Wirtschaft Zölle in Europa höher als in den USA

Die EU erhebt auf Importe aktuell im Schnitt einen höheren Zoll als die USA. Das hat das Wirtschaftsforschungsinstitut Ifo in München ausgerechnet und empfiehlt allgemeine Zollsenkung statt zollpolitischer Aufrüstung.
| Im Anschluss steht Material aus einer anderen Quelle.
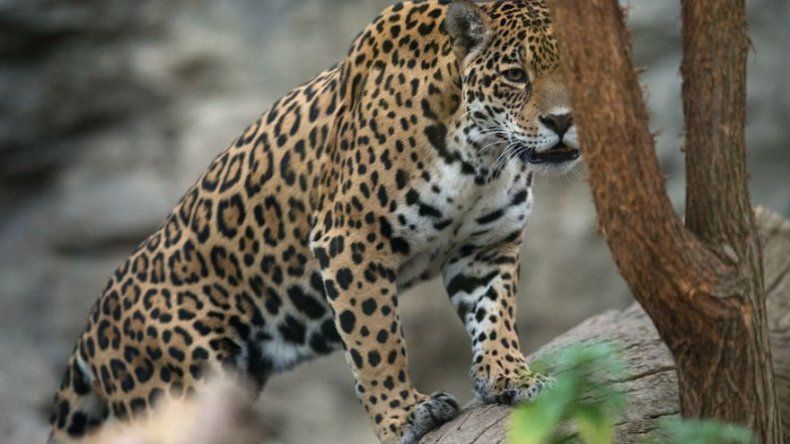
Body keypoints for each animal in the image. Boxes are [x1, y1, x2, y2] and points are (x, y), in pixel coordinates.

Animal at [49, 1, 581, 442]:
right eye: (515, 74)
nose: (562, 121)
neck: (481, 156)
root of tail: (90, 329)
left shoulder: (488, 242)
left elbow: (495, 314)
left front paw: (510, 376)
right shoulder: (350, 238)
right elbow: (377, 340)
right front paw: (404, 415)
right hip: (182, 384)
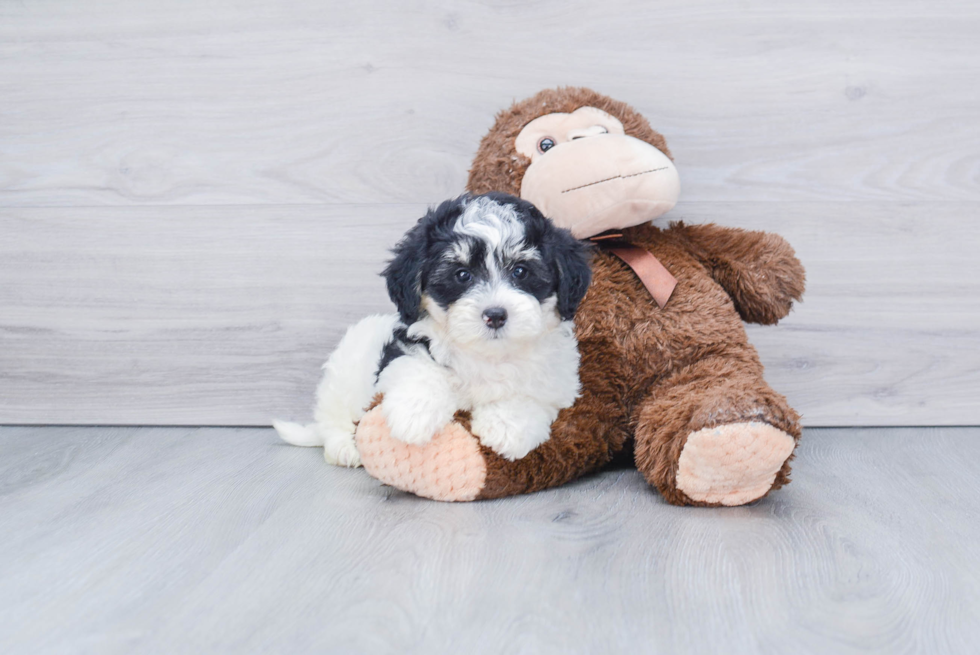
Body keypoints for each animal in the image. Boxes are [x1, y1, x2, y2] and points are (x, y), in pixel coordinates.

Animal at [276, 193, 592, 466]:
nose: (495, 315)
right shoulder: (409, 344)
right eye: (462, 275)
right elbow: (420, 370)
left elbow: (530, 394)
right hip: (345, 370)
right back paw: (345, 447)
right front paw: (414, 414)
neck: (486, 353)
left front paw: (507, 427)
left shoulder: (557, 378)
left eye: (520, 272)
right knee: (333, 417)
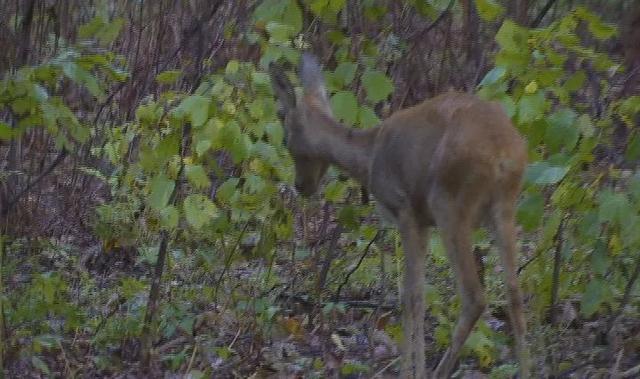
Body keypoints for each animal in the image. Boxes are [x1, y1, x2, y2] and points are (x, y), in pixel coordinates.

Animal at [268, 54, 528, 379]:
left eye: (284, 128)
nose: (301, 186)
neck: (368, 157)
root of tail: (503, 152)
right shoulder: (424, 222)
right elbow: (420, 294)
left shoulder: (405, 209)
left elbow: (411, 296)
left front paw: (410, 371)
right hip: (505, 207)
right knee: (515, 292)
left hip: (449, 204)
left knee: (474, 296)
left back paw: (440, 371)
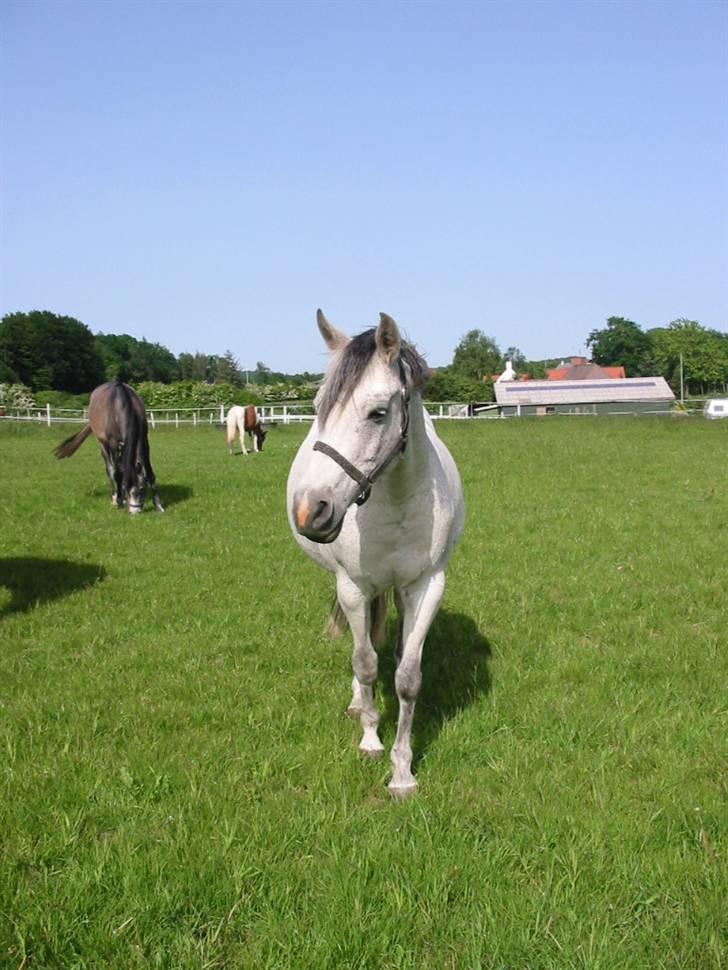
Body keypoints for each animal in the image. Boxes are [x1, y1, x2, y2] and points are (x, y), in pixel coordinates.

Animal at [53, 380, 164, 510]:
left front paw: (158, 505)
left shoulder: (144, 439)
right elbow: (117, 473)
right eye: (126, 487)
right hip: (103, 444)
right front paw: (120, 501)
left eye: (142, 488)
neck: (120, 405)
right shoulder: (113, 442)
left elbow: (149, 472)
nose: (134, 511)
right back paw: (114, 497)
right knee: (110, 468)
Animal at [288, 308, 464, 796]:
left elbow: (407, 677)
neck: (396, 501)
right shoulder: (352, 587)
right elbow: (365, 663)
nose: (310, 511)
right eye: (319, 408)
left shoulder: (426, 587)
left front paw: (403, 772)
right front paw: (370, 738)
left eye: (377, 413)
In der US-Hauptstadt Washington geben sich derzeit führende Politiker aus Europa die Klinke in die Hand, um US-Präsident Donald Trump von ab 1. Mai für die EU drohenden Strafzöllen auf Aluminium und Stahl abzubringen. So eindeutig sind die Rollen zwischen den USA und Europa beim transatlantischen Handel aber nicht verteilt. Das belegen Berechnungen des Münchner Ifo-Instituts für Wirtschaftsforschung. Bislang sei die EU bezüglich Zöllen etwas protektionistischer als die USA, hat Ifo-Handelsexperte Gabriel Felbermayr festgestellt. Während die Europäer im Schnitt 5,2 Prozent Zoll erhöben, kämen die USA auf nur 3,5 Prozent. „Die EU ist keineswegs das Paradies für Freihändler, für das sie sich gerne hält“, so der Ökonom. Häufig würden beide Handelspartner aber Zölle auf Produkte erheben, die sie gar nicht in nennenswerten Mengen herstellen. Zudem gebe es Zollspitzen. So erhebe die EU auf 96 Produkte Einfuhrzölle von über 30 Prozent. In den USA sei das bei 24 Produkten der Fall. Ein realistisches Bild der Ausgangslage ergibt sich beim Blick auf Produkte, bei denen die Exportnationen wettbewerbsfähig wären, aber von hohen Zöllen abgeschreckt werden. So seien EU-Milchprodukte von US-Zöllen von gut 20 Prozent betroffen. Noch mehr gilt das bei Kleinlastwagen, zu denen die USA auch Geländewagen zählen. Hier lägen die US-Importzölle derzeit bei im Schnitt 22 Prozent. Die EU schlägt ihrerseits auf aus den USA importierte Pkw 10 Prozent Zoll auf und schützt auch ihre Lebensmittelwirtschaft mit Zöllen vor US-Importen. „Wenn US-Präsident Donald Trump über massive Zölle klagt, hat er also zumindest punktuell nicht unrecht“, so Felbermeyr. Lösung des Problems sei eine allgemeine Absenkung verbleibender Zölle und nicht eine zollpolitische Aufrüstung. Auch die Lage bei Stahl und Aluminium haben die Ifo-Experten unter die Lupe genommen. Hier seien die Preise bei teils starken Schwankungen seit 2005 unterm Strich kaum verändert, was Trumps Dumpingthese widerspricht. Auch seien die Importe in die USA seither weitgehend unverändert geblieben, also entgegen Trumps Behauptung keine Überflutung des US-Markts feststellbar. Eine rechtliche Beurteilung von Trumps Zollpolitik hält das Ifo-Institut für schwierig. Der US-Präsident betrete mit seinem Vorgehen weitgehend handelspolitisches Neuland. Auch die Welthandelsorganisation WTO könne kaum helfen. Mit Blick auf sie spricht Ifo von „WTO-rechtlichem Niemandsland“.